- Born: 7 June 1892 Hamburg, German Empire
- Died: 3 July 1964 (aged 72) University College Hospital, London, United Kingdom
- Occupations: Art historian; director;

Academic background
- Education: Ludwig-Maximilians-Universität München
- Alma mater: University of Hamburg
- Thesis: Der Begriff des Notwendigen bei Lessing : ein Beitrag zum geistesgeschichtlichen Problem (1921)
- Doctoral advisor: Ernst Cassirer

Academic work
- Discipline: Art historian
- Institutions: Kulturwissenschaftlichen Bibliothek Warburg (1922–1933); Warburg Institute (1933–1959);

= Gertrud Bing =

German art historian (1892–1964)

Gertrud Bing (7 June 1892 – 3 July 1964) was a German art historian and director of the Warburg Institute.

== Early life and education ==
Gertrud Bing was born in Hamburg on 7 June 1892, to Moritz
Bing, a merchant, and Emma Jonas. Bing originally trained as a school teacher, and taught for eighteen months during the early 1910s.

In 1916, Bing enrolled at the Ludwig-Maximilians-Universität München and studied philosophy, German literature, and psychology. Bing returned to teaching in 1918, before resuming her studies at the University of Hamburg in 1919. Bing gained her PhD in 1921. Supervised by Ernst Cassirer, Bing's doctoral dissertation focused on the works of Gotthold Ephraim Lessing and Gottfried Wilhelm Leibniz.

==Career==

===Kulturwissenschaftlichen Bibliothek Warburg===
In 1922, Bing began working as a librarian at the ″Kulturwissenschaftlichen Bibliothek Warburg″, founded by Aby Warburg.

===Warburg Institute===
In December 1933, the ″Kulturwissenschaftlichen Bibliothek Warburg″ was moved to London when the Nazis rose to power, becoming the Warburg Institute. With her partner, Fritz Saxl, the new institute's first director, she settled in Dulwich. Saxl died in 1948, and was succeeded as director by Henri Frankfort.

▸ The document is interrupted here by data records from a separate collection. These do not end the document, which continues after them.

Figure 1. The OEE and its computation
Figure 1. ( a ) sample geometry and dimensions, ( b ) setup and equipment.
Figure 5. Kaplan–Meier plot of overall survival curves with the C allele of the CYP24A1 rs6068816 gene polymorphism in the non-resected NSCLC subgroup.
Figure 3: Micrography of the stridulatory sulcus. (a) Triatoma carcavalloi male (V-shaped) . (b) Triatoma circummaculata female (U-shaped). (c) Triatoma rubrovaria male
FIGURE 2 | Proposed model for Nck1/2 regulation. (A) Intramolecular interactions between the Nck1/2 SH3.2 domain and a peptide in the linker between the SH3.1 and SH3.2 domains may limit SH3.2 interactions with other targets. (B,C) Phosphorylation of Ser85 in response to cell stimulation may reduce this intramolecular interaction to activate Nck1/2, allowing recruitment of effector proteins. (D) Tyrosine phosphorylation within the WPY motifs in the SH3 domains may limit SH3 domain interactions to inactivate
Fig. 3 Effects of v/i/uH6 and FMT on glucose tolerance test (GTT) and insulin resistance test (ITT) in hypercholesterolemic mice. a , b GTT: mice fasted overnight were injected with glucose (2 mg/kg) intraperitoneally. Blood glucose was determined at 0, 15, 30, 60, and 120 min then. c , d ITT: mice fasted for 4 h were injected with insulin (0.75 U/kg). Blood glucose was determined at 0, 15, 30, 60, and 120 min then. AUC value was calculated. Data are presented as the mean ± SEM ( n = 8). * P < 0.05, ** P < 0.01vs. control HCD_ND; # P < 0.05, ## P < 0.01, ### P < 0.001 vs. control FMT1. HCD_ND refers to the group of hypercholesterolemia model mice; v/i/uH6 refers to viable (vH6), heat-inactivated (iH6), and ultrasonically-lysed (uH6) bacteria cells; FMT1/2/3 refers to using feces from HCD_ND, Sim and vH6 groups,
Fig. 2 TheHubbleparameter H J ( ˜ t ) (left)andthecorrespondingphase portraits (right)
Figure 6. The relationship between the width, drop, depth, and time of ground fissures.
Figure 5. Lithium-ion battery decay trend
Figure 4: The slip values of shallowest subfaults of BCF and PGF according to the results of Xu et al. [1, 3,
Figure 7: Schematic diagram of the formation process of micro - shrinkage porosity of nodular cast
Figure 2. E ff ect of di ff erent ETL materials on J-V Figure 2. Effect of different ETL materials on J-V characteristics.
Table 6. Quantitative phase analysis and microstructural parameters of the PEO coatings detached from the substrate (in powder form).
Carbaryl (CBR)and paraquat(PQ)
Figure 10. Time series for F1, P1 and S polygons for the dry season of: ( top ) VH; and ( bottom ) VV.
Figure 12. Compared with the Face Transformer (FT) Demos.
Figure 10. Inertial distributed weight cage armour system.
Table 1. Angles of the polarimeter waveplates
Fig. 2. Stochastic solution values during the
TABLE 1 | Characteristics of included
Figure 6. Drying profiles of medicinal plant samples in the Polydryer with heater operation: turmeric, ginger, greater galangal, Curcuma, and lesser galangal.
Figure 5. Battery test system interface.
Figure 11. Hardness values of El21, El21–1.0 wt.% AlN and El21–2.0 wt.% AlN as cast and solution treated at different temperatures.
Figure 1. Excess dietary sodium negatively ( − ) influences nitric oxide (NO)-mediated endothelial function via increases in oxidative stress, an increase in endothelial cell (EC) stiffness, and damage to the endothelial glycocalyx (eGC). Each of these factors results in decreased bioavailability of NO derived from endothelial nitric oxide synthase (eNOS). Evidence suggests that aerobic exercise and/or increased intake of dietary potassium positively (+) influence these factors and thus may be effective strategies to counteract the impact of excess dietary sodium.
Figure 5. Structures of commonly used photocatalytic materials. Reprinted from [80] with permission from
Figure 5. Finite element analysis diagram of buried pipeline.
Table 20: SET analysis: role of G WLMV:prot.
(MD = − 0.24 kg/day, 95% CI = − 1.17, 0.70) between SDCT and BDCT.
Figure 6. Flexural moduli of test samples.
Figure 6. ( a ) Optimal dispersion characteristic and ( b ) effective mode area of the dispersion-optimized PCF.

After the death of Frankfort in 1954, Bing in 1955 became director of the institute and Professor of the History of the Classical Tradition. She held these posts until her retirement in 1959. Gertrud Bing died in 1964 in London, following a brief illness.

==Writings==
- Fragments sur Aby Warburg. Documents originaux et leur traduction française. Avant-propos de Carlo Ginzburg. Edited by Philippe Despoix and Martin Treml. Paris 2019.